Since I am new to the world of public health, I haven't learned much about epidemiology or how it applies to our daily lives or modern policies. So I know this experience will not only give me an in-depth understanding of the subject but also an experience to see how the subject is practiced globally.
As of now, I'm aspiring to become a doctor or PA. When my family and friends ask me why I'm willing to put myself through more schooling and probably much more debt, I say it's because health is a human right and I want to be able to provide that service to people who are disadvantaged. However, I'm starting to see that one doesn't have to be a doctor to provide healthcare. In fact, public and global health offer a wide array of opportunities to improve the health of communities and general populations.

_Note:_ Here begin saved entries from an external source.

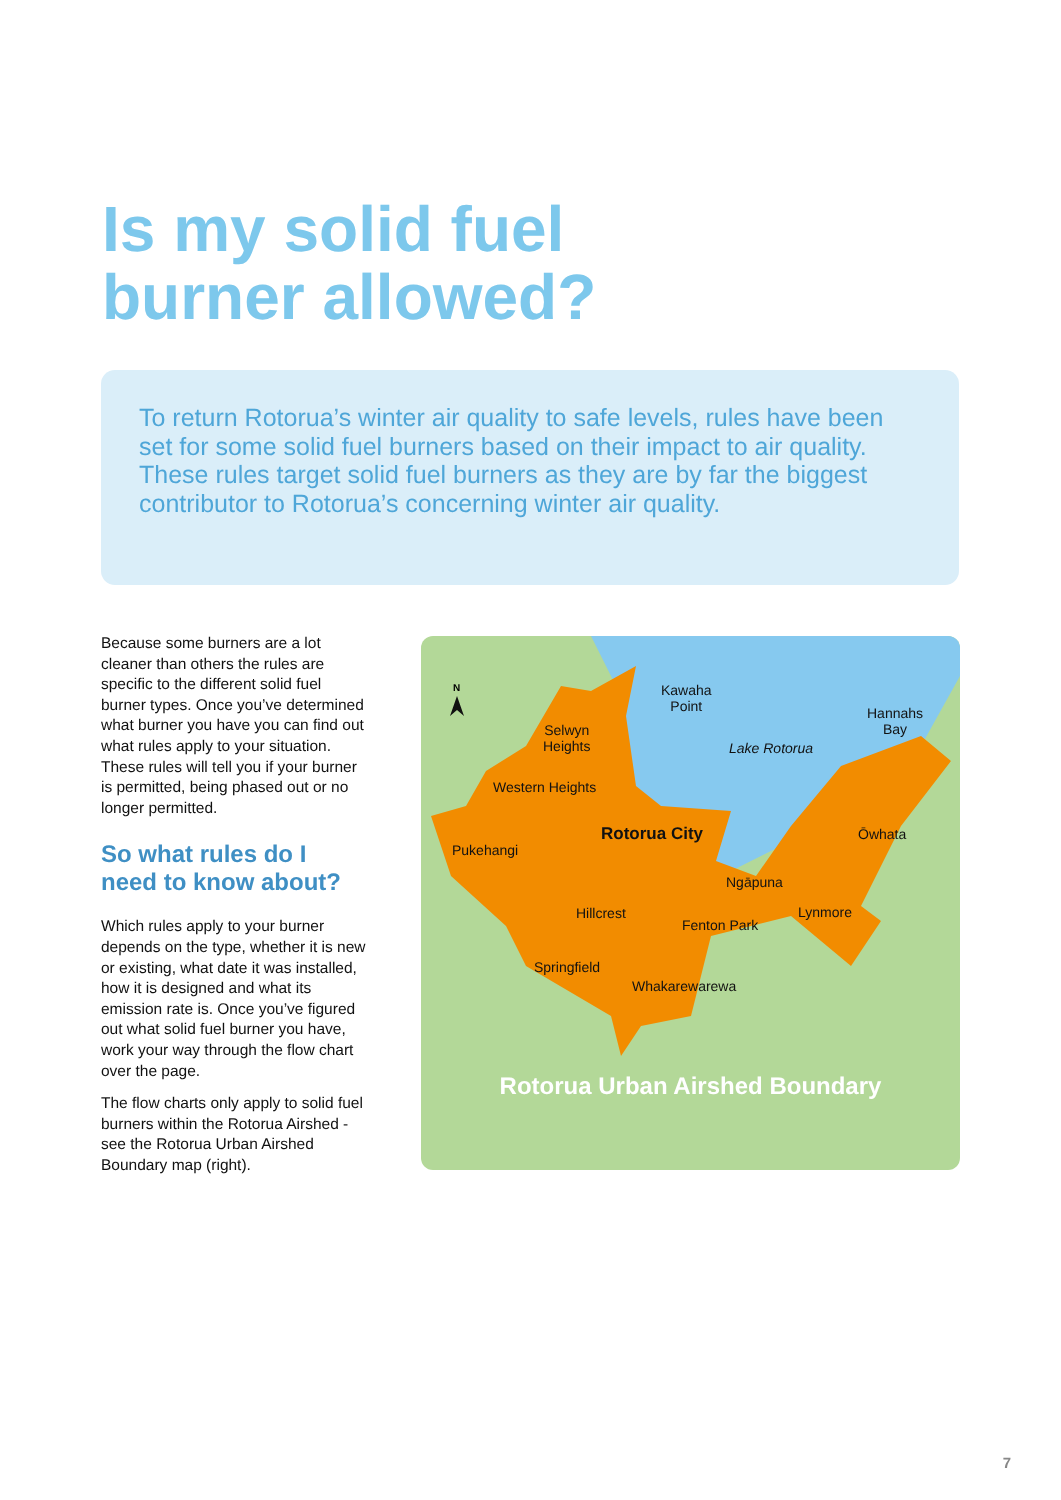Is my solid fuel
burner allowed?
To return Rotorua’s winter air quality to safe levels, rules have been set for some solid fuel burners based on their impact to air quality. These rules target solid fuel burners as they are by far the biggest contributor to Rotorua’s concerning winter air quality.
Because some burners are a lot cleaner than others the rules are specific to the different solid fuel burner types. Once you’ve determined what burner you have you can find out what rules apply to your situation. These rules will tell you if your burner is permitted, being phased out or no longer permitted.
So what rules do I need to know about?
Which rules apply to your burner depends on the type, whether it is new or existing, what date it was installed, how it is designed and what its emission rate is. Once you’ve figured out what solid fuel burner you have, work your way through the flow chart over the page.
The flow charts only apply to solid fuel burners within the Rotorua Airshed - see the Rotorua Urban Airshed Boundary map (right).
N
Kawaha
Point
Hannahs
Bay
Selwyn
Heights
Lake Rotorua
Western Heights
Rotorua City Ōwhata
Pukehangi
Ngāpuna
Hillcrest Lynmore
Fenton Park
Springfield
Whakarewarewa
Rotorua Urban Airshed Boundary
7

This experience will help me determine which parts of public health I could see myself pursuing. As of now, I'm extremely interested in maternal and public health because I've seen the importance of this aspect of health in a community. But the history of epidemiology is definitely going to be interesting. Seeing the relics of this subject, first hand, could possibly inspire me to focus my public health track on disease prevention.
My mom wants me to work at the CDC, but I've always said I don't know if I ever could because, outside of movies, I have no idea what the subject of epidemiology is really about. So when I return home, I can give her a more clear direction about my career path and if it involves the CDC.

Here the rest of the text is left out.